Prezes PiS Jarosław Kaczyński podczas sobotniego kongresu PiS mówił o konieczności odejścia od koncepcji Leszka Balcerowicza na rzecz planu wicepremiera i ministra rozwoju Mateusza Morawieckiego. "Musimy odrzucić ostatecznie nieszczęsne koncepcje szkodnika Balcerowicza, postawić na Morawieckiego w gospodarce, musimy z wiarą iść do przodu i formułować nowe propozycje dla społeczeństwa" - oświadczył.
Dietl określił zmiany wprowadzane przez Leszka Balcerowicza na początku lat 90. jako "bardzo ciężką terapię, którą jednak trzeba uznać za sukces".
"Początek był bardzo obiecujący, ale potem należało prowadzić bardziej aktywną politykę gospodarczą, wybrać strategiczne branże, w których chcemy się specjalizować, starać się rozwijać, chronić, by dać im czas do dostosowania, a te, które uważaliśmy za niestrategiczne, wystawić na większą konkurencję lub sprywatyzować. Trzeba było myśleć o ciągach tworzenia wartości oraz o innowacyjności, inwestowaniu w rozwijanie nowych technologii przez uczelnie i instytuty badawcze na potrzeby strategicznych branż" - mówił Dietl.

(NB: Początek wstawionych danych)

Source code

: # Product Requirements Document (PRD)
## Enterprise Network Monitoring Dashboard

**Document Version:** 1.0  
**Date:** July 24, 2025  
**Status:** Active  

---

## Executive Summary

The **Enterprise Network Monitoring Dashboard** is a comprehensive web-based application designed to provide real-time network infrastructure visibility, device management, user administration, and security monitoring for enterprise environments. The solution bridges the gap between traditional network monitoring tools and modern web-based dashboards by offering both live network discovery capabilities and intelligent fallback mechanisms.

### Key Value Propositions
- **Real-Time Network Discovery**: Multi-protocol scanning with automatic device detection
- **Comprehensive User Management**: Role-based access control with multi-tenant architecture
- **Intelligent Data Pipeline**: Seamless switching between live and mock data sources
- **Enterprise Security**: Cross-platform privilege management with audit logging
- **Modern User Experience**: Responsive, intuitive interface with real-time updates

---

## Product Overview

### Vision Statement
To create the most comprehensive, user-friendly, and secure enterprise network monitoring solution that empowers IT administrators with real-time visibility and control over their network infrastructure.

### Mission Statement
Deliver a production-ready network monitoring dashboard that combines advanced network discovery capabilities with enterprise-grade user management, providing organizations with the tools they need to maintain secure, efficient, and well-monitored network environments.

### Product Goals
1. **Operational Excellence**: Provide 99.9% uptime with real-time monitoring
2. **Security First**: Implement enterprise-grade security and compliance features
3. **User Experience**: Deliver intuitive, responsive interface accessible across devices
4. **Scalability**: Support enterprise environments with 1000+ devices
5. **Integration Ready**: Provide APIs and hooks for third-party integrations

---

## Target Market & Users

Według niego przemiany w polskiej gospodarce charakteryzowały się w głównej mierze wycofywaniem się państwa z gospodarki, zgodnie z doktryną "brak polityki gospodarczej jest najlepszą polityką gospodarczą".

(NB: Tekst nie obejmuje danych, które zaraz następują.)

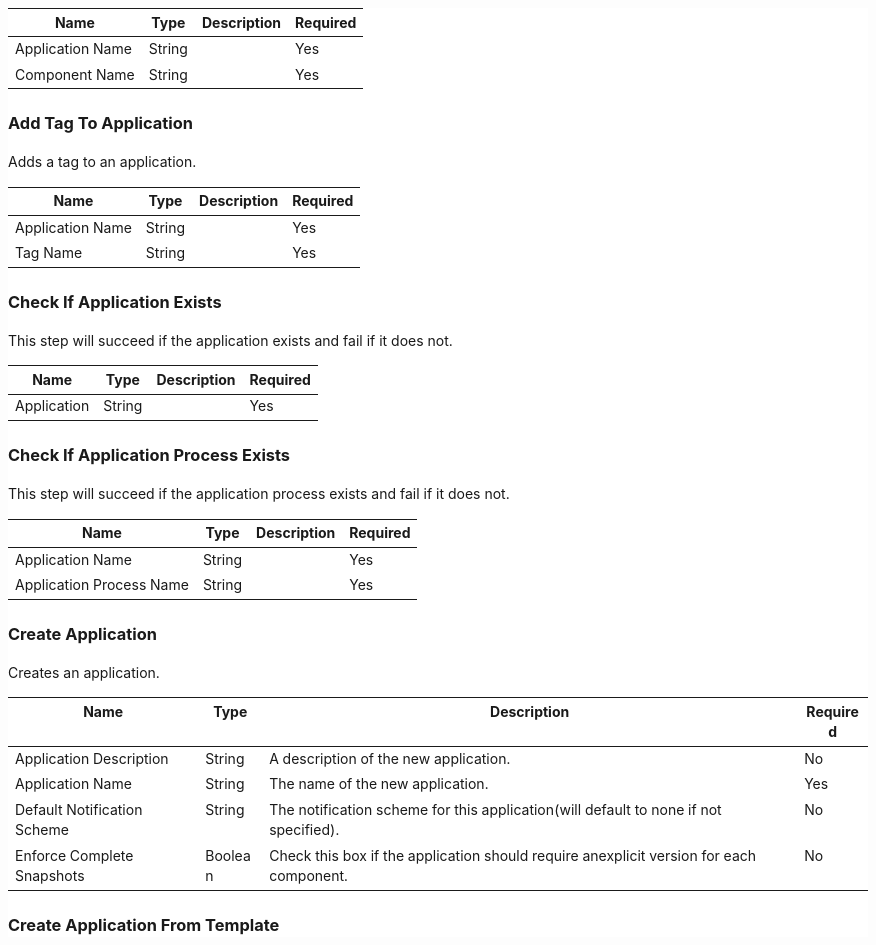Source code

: 
| Name | Type | Description                                                                                                          | Required |
| ---- | ---- | -------------------------------------------------------------------------------------------------------------------- | -------- |
| Application Name | String |  | Yes |
| Component Name | String |  | Yes |

### Add Tag To Application

Adds a tag to an application.


| Name | Type | Description                                                                                                          | Required |
| ---- | ---- | -------------------------------------------------------------------------------------------------------------------- | -------- |
| Application Name | String |  | Yes |
| Tag Name | String |  | Yes |

### Check If Application Exists

This step will succeed if the application exists and fail if it does not.


| Name | Type | Description                                                                                                          | Required |
| ---- | ---- | -------------------------------------------------------------------------------------------------------------------- | -------- |
| Application | String |  | Yes |

### Check If Application Process Exists

This step will succeed if the application process exists and fail if it does not.


| Name | Type | Description                                                                                                          | Required |
| ---- | ---- | -------------------------------------------------------------------------------------------------------------------- | -------- |
| Application Name | String |  | Yes |
| Application Process Name | String |  | Yes |

### Create Application

Creates an application.


| Name | Type | Description                                                                                                          | Required |
| ---- | ---- | -------------------------------------------------------------------------------------------------------------------- | -------- |
| Application Description | String | A description of the new application. | No |
| Application Name | String | The name of the new application. | Yes |
| Default Notification Scheme | String | The notification scheme for this application(will default to none if not specified). | No |
| Enforce Complete Snapshots | Boolean | Check this box if the application should require anexplicit version for each component. | No |

### Create Application From Template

"Państwo nie było kreatorem kierunków rozwoju gospodarczego, lecz było reaktywne w stosunku do tego, co chcieli inwestorzy, co proponowały instytucje zagraniczne. To doprowadziło do tego, że na 500 największych przedsiębiorstw w Polsce tylko 91 jest z polskim kapitałem; to bardzo mało" - podkreślił.